Go to the line that includes "pinky dip: (405, 188)" and retype it, then every line after it to the end of the data, adding nothing.

*** Dataset Section Begins ***

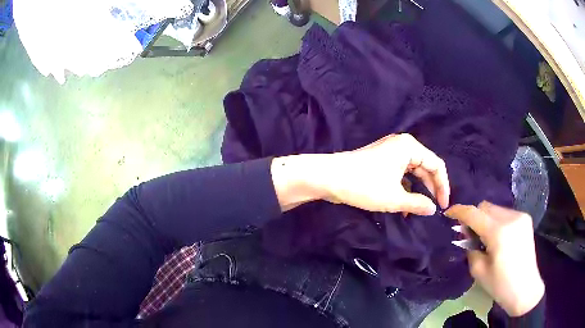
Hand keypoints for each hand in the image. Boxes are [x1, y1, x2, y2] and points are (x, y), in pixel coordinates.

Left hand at [271, 134, 449, 214]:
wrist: (329, 177)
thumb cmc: (364, 185)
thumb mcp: (394, 198)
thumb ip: (417, 203)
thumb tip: (433, 209)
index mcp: (410, 147)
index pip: (436, 165)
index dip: (443, 186)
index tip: (444, 206)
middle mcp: (402, 145)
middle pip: (425, 167)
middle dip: (431, 188)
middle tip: (435, 208)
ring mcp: (391, 152)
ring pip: (412, 172)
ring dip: (417, 190)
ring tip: (419, 209)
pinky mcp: (381, 161)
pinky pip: (401, 174)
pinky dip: (405, 188)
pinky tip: (405, 205)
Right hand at [445, 202, 544, 316]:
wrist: (526, 289)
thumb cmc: (501, 285)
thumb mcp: (479, 271)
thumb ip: (471, 248)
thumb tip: (467, 235)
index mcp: (499, 233)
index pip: (474, 213)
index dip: (459, 211)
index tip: (448, 213)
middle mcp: (511, 218)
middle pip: (485, 207)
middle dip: (474, 217)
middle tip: (468, 234)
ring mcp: (520, 216)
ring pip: (495, 209)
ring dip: (486, 219)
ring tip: (485, 238)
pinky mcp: (525, 219)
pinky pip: (505, 214)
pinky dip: (496, 222)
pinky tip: (497, 238)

*** Dataset Section Ends ***

*Exercise output*
pinky dip: (405, 188)
pinky tip: (405, 205)
Right hand at [445, 202, 544, 316]:
wrist: (526, 289)
thumb cmc: (501, 285)
thumb mcp: (479, 271)
thumb ip: (471, 248)
thumb tip: (467, 235)
index mcp: (499, 233)
index pip: (474, 213)
index dip: (459, 211)
index tip: (448, 213)
middle mcp: (511, 218)
middle pip: (485, 207)
middle dip: (474, 217)
middle tip: (468, 234)
ring mcp: (520, 216)
ring pip: (495, 209)
ring dip: (486, 219)
ring tip: (485, 238)
pinky mcp: (525, 219)
pinky pip: (505, 214)
pinky dip: (496, 222)
pinky tip: (497, 238)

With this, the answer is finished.